The family of a Druze woman who secretly married a Sunni Muslim man outside her faith dragged the new groom into the square of their Lebanese village then brutally beat him and severed his penis, according to Lebanese media reports. This because the bride’s family was so angry she had married outside the Druze religion.
The victim, 39-year-old Rabih Ahmad told Al-Jadeed TV that the attackers were his wife’s father and brother, adding “they cut it off to set an example.”
Ahmad met Rudayna Melaab, 19, on Facebook, according to An Nahar. The two eloped earlier this month and were married by a Sunni sheikh in keeping with the groom’s faith.
The Lebanon Daily Star reported the couple lied to the bride’s family, telling them Ahmad was also Druze like them. Melaab’s family learned the truth after the marriage and after the couple had already moved in together. The Lebanese paper reported the bride’s family then set a trap for their new son-in-law:
After expressing their outrage, Melaab’s family then called and invited the newlyweds to dinner in Baysour under the pretense of reconciling and honoring the marriage.
Instead, the woman’s relatives, led by her brother, who is reportedly a soldier in the Lebanese Army, kidnapped Melaab and dragged Ahmad to the main square of Baysour where they beat him and cut off his penis.

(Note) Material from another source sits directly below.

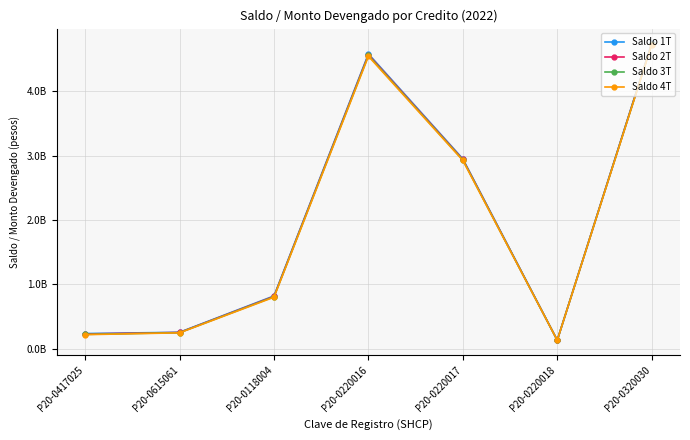

The value of Saldo 4T at P20-0220018 is 133181455.8. True or false?

True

According to local news reports, Ahmad arrived at the hospital in critical condition, his penis missing and his testicles ruptured.

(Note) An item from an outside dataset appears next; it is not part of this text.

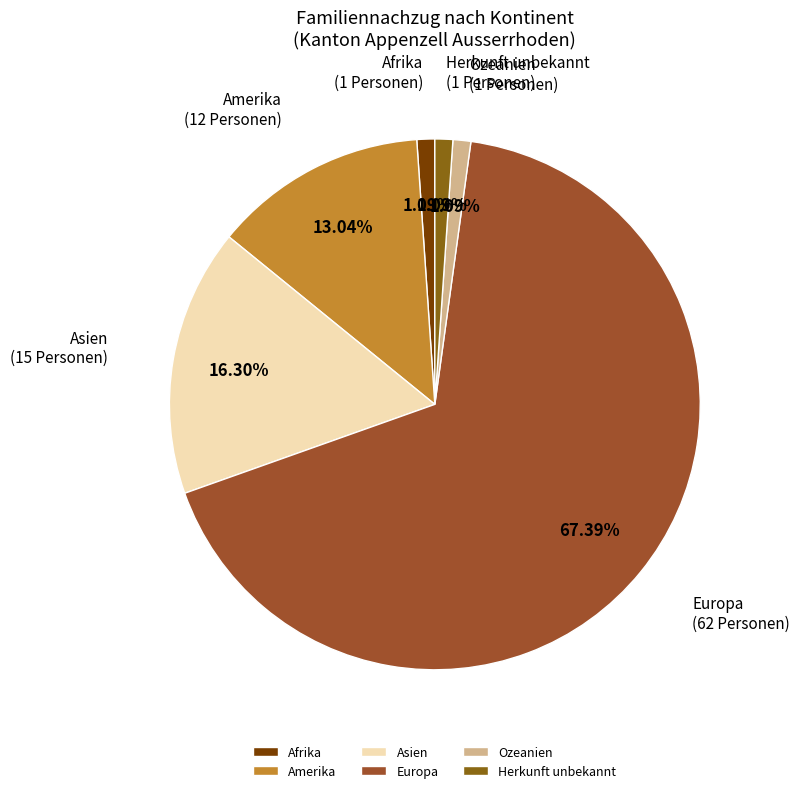

Does any single category account for the majority?

Yes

An Nahar reports that the relatives also pulled out several of the groom’s teeth in the attack which took place last Monday.

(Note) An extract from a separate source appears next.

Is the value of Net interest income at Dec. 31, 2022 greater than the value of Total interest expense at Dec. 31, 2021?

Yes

According to a translation provided by the Australian news agency AAP, a security source told An Nahar, “He would have been killed if residents of the area hadn’t intervened.”
His family called the attack “an unpardonable and hideous crime.”
A resident of the village of Baysour told the Daily Star that the newlywed bride and her male relatives haven’t been seen since the attack.
The Druze community is a religious minority in Lebanon as well as in Syria and Israel in which interfaith marriage is considered to be rare.